## Quellenauszug
------------------------------------------------------------

Die Beiträge dieses wichtigen Bandes untersuchen die Unterstützung für die Judenverfolgung in den Niederlanden, Belgien, Litauen und Ungarn. So waren die holländischen Einwohnermeldeämter sorgfältig bemüht, ein exaktes "Judenregister" zu erstellen, das es den Häschern ermöglichte, mit einer Gründlichkeit wie in keinem anderen besetzten Land nahezu sämtliche Juden zu verhaften und in den Tod zu deportieren. In Belgien war die Kollaborationsbereitschaft in den flämischen wie wallonischen Landesteilen durchaus unterschiedlich. Während Antwerpen dem deutschen Befehl, den "Judenstern" einzuführen, sofort nachkam, verweigerte Brüssel die Mitwirkung mit dem ausdrücklichen Argument, die Kennzeichnung verletze die Menschenwürde. In Litauen und in Ungarn betrieben die Eliten eine aggressive Politik der ethnischen Homogenisierung, die sich insbesondere gegen die jüdischen Minderheiten richtete. Antisemitismus war schon vor der deutschen Besatzung verbreitet, und dann ergriff man rasch die Gelegenheit, bei der Deportation wie Ermordung der Juden mitzuhelfen, um deren Vermögen und Besitz zu rauben.

------------------------------------------------------------

## Extrahierte Daten
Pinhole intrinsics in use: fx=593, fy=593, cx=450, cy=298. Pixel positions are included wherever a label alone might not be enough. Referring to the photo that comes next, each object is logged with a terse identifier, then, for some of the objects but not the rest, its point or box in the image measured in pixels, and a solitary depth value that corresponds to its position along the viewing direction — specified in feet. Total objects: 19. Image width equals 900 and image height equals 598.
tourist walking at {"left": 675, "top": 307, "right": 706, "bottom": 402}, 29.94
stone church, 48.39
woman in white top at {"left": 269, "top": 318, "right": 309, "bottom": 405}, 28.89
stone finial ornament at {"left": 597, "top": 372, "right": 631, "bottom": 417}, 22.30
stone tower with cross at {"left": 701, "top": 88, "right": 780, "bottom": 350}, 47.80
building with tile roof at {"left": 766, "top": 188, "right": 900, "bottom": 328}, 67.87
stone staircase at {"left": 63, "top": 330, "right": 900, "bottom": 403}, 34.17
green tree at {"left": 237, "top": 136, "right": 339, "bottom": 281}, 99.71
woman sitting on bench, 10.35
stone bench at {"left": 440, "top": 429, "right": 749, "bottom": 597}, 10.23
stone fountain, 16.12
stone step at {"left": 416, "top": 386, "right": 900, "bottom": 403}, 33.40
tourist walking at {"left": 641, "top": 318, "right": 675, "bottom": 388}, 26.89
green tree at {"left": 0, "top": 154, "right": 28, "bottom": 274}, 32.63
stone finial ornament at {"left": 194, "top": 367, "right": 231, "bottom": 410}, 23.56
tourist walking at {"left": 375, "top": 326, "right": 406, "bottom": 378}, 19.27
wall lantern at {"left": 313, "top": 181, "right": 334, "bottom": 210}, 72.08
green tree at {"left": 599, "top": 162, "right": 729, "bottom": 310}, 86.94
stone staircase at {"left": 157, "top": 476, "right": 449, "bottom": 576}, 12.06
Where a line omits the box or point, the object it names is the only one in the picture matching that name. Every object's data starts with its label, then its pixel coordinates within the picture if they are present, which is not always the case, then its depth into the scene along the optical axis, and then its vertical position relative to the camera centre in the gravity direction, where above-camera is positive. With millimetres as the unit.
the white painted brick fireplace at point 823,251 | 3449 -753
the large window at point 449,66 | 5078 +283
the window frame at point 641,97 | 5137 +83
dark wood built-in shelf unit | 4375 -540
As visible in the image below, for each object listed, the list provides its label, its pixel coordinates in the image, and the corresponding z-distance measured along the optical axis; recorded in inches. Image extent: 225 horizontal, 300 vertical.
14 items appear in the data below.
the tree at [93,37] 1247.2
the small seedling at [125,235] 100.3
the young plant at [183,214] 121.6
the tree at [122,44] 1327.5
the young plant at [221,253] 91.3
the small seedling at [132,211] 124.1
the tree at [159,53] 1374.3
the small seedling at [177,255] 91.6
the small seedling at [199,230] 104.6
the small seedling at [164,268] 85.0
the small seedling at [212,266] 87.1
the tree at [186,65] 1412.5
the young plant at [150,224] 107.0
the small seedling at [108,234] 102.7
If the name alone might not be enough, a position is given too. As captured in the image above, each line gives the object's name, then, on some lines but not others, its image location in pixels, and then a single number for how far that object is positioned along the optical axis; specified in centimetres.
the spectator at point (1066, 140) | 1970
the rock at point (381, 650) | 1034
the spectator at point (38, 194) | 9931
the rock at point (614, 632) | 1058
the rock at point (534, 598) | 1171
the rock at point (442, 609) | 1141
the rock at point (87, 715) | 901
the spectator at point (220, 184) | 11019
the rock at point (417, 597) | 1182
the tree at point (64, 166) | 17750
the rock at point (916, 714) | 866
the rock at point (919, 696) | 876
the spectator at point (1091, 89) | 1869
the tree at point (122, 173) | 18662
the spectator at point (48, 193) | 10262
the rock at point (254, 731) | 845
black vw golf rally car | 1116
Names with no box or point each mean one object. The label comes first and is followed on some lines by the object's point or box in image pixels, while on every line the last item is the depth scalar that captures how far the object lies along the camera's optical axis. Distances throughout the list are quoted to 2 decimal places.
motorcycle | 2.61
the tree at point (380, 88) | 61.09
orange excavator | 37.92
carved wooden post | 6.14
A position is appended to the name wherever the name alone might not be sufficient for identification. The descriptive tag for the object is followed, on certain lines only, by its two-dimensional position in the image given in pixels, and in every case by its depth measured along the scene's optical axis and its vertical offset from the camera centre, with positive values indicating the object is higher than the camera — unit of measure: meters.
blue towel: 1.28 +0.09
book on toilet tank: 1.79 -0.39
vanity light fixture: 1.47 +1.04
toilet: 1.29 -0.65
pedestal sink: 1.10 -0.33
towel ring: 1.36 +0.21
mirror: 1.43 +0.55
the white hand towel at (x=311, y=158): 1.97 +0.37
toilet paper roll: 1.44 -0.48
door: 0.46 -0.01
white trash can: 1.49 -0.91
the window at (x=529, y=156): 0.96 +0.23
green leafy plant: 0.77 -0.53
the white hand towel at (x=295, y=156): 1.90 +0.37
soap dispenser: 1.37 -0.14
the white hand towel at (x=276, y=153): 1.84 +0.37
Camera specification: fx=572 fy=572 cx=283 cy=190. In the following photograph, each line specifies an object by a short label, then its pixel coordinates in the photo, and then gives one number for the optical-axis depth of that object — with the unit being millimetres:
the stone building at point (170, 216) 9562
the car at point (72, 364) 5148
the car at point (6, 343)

------------------------------------------------------------

## Arbeitsanweisungen
**a)** Mit welcher Begründung verweigerte Brüssel laut dem Auszug zur Judenverfolgung die Einführung des „Judensterns“?
**b)** Schreiben Sie den Auszug zur Judenverfolgung im Anschluss an seinen letzten Satz weiter.
Die Datensätze stehen in keinem Zusammenhang mit dem Auszug zur Judenverfolgung.

## Lösungen
**a)** Die Kennzeichnung verletze die Menschenwürde.

**b)**
Selbst die Sowjetunion war eine Zeitlang als Partner bei der Judenverfolgung im Blick der SS. Pavel Polian präsentiert ein außergewöhnliches Dokument aus dem russischen Staatsarchiv: den Brief der "Umsiedlungsverwaltung beim Rat der Volkskommissare" an Molotow vom 9. Februar 1940, aus dem hervorgeht, dass die sogenannten "Zentralstellen für jüdische Auswanderung" in Berlin und Wien angefragt hatten, ob die Sowjetunion bereit wäre, sämtliche deutsche und österreichische Juden aufzunehmen. Weitere Dokumente sind nicht vorhanden oder noch nicht gefunden. Aber der Vorgang zeigt, wie Polian rekonstruiert, in welchen Dimensionen beide Regime zu dieser Zeit planten.

Und noch ein zweites Dokument hebt diesen Band heraus, nämlich eine bewegende, erstmals ins Deutsche übersetzte Reportage von Wassili Grossman über die "Ukraine ohne Juden", die er Ende 1943 als Kriegskorrespondent der Roten Armee geschrieben hat, nachdem mit dem sowjetischen Vormarsch die Massengräber und die Zerstörungen, die die deutsche Besatzung hinterlassen hat, entdeckt wurden. Heute sorgt auf Initiative des französischen Paters Patrick Desbois eine engagierte Forschergruppe dafür, mit Hilfe von Oral History die Stätten des Mordens in der Ukraine wieder kenntlich zu machen.

MICHAEL WILDT.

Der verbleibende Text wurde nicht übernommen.